In the first few weeks of "SPRING" we've had it all in Portland: rain, hail, sleet, even snow...crazy weather! And some cold cold days back in the 30s. Dang. Our freezing night temps and hard frosts are then sometimes followed by sunny days. My bird bath continues to freeze solid and plants that survived the winter are now flopping over seemingly dead from the hard frosts, dry days and cold winds.
This is really what spring is all about in Portland. Massive fluctuations in weather. As gardeners we get really excited and the unpredictable weather can severely undermine our gardening efforts if we make incorrect planting choices. After a winter of gardening dreaming and planting we get so excited when it's finally a sunny day or when the rain at last stops. Our enthusiasm can lead us into unwise choices regarding purchasing and planting. This is not the month for tomatoes, basil, sunflowers, or those beautiful hanging baskets with tender annuals like fuchsia and geraniums.

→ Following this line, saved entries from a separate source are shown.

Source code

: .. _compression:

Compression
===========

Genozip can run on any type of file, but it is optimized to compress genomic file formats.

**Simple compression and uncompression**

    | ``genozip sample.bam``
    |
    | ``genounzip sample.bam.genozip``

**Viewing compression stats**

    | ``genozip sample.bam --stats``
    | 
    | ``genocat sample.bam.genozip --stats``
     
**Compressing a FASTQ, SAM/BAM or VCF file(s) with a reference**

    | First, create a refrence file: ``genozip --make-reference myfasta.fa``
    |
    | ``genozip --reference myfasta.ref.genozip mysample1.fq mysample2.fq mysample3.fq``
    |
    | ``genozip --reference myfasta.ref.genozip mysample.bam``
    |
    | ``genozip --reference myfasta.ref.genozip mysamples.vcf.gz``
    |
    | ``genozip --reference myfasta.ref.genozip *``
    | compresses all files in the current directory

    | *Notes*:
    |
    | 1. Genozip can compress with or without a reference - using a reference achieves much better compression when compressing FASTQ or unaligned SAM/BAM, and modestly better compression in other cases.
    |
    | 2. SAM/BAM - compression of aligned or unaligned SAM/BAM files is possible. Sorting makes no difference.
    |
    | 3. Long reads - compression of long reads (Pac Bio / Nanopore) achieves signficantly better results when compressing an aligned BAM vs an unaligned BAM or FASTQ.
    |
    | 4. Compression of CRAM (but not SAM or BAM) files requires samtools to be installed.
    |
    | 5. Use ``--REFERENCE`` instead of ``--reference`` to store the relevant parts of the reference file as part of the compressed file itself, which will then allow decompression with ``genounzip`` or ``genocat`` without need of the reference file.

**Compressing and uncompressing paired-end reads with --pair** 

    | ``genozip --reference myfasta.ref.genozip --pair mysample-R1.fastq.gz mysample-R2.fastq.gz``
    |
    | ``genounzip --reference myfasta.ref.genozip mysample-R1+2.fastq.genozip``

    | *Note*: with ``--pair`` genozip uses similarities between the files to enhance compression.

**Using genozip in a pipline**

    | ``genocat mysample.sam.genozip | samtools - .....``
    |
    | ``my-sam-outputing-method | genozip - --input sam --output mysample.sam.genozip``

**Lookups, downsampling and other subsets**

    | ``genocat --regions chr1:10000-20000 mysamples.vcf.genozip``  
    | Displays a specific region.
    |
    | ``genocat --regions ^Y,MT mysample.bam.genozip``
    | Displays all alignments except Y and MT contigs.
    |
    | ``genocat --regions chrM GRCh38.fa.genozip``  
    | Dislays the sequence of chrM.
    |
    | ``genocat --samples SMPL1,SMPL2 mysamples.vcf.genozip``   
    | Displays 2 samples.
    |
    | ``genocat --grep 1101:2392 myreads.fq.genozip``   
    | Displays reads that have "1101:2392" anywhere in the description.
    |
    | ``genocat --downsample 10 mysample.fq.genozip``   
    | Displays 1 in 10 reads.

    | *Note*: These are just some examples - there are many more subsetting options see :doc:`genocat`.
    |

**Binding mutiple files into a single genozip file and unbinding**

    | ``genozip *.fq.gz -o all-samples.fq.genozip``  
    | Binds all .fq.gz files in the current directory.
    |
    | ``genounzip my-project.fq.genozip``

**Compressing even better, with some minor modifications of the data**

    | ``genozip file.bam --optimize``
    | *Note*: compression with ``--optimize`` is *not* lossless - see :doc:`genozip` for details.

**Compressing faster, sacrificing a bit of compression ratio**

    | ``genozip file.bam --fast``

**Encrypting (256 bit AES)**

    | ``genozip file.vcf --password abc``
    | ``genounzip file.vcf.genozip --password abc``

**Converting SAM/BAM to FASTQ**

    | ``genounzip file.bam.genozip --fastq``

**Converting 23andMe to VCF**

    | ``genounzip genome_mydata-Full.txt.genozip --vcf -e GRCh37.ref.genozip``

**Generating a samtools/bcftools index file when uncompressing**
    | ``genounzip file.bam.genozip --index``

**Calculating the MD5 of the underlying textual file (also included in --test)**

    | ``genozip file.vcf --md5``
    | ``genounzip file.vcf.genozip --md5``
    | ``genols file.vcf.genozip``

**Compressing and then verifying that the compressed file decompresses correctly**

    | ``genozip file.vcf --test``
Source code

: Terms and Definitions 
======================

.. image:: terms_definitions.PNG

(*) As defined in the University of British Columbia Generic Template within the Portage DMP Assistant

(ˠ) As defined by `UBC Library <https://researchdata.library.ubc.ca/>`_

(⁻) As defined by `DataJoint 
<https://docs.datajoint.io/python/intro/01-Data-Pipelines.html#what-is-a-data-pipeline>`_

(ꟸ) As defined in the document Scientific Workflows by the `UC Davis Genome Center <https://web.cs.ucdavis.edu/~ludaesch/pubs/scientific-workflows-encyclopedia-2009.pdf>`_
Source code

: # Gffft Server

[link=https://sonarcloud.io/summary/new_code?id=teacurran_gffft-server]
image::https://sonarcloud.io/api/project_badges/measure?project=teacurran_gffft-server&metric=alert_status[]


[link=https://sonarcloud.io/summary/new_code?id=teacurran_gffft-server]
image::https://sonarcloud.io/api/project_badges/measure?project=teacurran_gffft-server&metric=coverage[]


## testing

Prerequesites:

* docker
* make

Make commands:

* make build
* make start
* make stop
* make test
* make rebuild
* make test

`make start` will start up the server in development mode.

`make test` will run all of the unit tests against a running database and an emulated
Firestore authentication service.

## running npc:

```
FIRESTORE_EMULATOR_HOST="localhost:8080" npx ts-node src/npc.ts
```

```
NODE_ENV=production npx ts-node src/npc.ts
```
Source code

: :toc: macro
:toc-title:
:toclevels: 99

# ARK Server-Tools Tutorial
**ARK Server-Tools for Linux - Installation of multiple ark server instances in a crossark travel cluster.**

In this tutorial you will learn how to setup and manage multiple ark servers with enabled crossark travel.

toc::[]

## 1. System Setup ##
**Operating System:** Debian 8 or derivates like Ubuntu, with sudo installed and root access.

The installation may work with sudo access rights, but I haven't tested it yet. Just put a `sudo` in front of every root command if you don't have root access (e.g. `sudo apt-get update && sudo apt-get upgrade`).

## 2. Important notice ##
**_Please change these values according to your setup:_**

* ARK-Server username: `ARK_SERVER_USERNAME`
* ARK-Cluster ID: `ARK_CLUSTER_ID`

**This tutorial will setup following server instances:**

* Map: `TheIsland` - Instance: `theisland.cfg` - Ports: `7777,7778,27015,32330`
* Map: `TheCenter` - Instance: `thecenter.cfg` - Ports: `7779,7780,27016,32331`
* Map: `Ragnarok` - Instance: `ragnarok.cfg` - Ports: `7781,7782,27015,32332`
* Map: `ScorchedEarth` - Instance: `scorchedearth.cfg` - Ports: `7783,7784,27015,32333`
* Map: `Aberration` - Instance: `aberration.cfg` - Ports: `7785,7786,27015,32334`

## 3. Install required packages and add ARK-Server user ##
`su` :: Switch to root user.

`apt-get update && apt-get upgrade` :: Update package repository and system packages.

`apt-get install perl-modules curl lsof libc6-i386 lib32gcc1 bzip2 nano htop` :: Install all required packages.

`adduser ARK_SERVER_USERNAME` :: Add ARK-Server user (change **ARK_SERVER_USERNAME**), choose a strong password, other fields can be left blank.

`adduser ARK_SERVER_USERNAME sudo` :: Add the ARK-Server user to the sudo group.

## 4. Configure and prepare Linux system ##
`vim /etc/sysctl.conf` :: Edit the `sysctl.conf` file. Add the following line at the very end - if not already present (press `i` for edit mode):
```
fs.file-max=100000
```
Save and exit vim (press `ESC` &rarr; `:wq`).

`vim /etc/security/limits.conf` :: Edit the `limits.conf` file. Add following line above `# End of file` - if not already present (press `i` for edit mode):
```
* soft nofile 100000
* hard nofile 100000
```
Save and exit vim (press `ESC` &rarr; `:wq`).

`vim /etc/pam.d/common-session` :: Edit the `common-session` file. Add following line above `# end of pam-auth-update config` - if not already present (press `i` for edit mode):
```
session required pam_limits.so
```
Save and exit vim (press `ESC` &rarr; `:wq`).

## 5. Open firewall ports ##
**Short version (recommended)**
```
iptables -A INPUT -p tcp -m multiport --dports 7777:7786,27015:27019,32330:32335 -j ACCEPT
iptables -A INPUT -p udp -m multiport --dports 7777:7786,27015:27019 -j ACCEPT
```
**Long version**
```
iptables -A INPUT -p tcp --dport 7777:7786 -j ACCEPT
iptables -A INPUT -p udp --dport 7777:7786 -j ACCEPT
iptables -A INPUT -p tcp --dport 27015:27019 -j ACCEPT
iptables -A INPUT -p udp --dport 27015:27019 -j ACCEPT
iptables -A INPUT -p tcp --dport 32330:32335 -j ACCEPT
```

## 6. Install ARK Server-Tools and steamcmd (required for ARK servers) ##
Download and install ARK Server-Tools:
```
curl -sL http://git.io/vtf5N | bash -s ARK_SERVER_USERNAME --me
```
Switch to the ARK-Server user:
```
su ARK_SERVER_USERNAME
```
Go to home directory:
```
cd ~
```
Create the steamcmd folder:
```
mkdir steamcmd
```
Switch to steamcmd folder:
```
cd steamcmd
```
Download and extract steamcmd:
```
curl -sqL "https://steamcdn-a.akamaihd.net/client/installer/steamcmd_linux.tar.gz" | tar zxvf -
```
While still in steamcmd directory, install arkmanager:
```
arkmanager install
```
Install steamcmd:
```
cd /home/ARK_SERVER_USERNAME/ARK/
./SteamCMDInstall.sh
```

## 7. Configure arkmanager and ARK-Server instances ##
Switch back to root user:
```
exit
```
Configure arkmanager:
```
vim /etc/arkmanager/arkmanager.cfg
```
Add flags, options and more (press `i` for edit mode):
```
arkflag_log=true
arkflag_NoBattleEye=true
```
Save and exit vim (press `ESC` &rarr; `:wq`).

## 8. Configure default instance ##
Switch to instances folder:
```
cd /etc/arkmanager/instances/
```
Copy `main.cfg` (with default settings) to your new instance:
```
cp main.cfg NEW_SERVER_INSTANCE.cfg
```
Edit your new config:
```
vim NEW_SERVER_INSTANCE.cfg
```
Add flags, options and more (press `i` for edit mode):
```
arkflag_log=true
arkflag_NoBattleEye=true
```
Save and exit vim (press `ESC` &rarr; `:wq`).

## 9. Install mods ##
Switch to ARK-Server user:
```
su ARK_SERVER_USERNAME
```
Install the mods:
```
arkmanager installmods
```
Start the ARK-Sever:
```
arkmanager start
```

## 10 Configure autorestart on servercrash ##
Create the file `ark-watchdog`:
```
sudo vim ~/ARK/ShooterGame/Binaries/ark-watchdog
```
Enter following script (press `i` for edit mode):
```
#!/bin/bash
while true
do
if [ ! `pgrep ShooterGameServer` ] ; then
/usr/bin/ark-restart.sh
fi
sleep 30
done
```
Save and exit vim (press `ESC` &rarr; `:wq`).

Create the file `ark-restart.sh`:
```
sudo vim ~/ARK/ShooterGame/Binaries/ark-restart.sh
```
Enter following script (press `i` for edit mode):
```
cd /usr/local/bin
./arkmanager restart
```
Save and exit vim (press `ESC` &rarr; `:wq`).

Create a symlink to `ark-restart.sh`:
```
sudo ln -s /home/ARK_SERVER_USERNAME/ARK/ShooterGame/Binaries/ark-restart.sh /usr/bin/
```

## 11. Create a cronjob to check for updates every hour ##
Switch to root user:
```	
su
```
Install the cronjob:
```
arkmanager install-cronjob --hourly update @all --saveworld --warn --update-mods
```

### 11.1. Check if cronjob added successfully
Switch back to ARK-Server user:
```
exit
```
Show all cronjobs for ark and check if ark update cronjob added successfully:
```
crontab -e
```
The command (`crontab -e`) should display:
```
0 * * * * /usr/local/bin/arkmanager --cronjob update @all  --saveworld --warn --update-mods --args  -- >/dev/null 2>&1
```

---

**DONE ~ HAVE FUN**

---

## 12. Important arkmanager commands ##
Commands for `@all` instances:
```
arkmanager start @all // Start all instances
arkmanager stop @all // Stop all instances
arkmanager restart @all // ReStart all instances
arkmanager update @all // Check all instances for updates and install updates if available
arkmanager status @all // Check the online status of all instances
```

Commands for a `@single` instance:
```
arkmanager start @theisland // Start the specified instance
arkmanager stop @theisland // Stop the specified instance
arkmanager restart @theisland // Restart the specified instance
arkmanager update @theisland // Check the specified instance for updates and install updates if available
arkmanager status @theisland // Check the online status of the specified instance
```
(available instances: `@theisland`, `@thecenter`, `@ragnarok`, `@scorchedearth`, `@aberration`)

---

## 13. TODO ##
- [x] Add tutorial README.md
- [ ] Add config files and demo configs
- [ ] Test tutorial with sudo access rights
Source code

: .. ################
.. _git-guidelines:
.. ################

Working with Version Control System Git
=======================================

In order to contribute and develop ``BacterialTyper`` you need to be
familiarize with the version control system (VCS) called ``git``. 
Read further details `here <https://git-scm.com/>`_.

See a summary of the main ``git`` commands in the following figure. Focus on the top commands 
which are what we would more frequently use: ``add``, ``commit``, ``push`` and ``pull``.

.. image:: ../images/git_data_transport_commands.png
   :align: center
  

Hold off on those summer favorites and instead focus on your small fruit and perennial plantings. There are also several cool-hardy spring veggies that you can get planted from seed now like snow/snap/shelling peas, radishes, arugula, spinach, chard. It's also time to plant from seed Slow Bolt Cilantro. Check out "The Maritime Northwest Gardening Guide" by the Seattle Tilth for very practical advice on the timing of planting specific to our climate.
When we get a sunny day focus on spring clean-up in the yard and prepare your garden beds by amending with a good compost. Remember not to work your soil if it's still soaking wet from the rain. Wait until it has dried out. This month I've tried three different compost products and here are my reviews...
EB Stone Planting Compost: I amended my raised beds with it, particularly around my strawberries and I was not too impressed. I felt like it had way too many woody pieces in it. I would use it again for planting trees or shrubs, but not in beds for vegetables, strawberries, herbs, and annuals.
Black Forest Organic Compost: I amended my flower and herb bed with this product and I really liked it. It has a great consistency and it's color is dark and rich looking. It did not have the woody pieces of the EB Stone brand. I will definitely use this compost again for perennials, annuals, herbs, veggies, amending the ground and in raised beds. It's worth the money.
Bumper Crop: This product is made by Nurseryman's the same company that makes Black Forest products. It's a great amendment formula including mushroom compost, earthworm castings, lime, composted manures, and healthy bacteria. I'm using it to top dress in a raised bed that currently has overwintering onions and new spinach and chard seedlings. I am preparing the bed for my tomatoes plants that will go here in late May. I would absolutely recommend this product and will be using it again.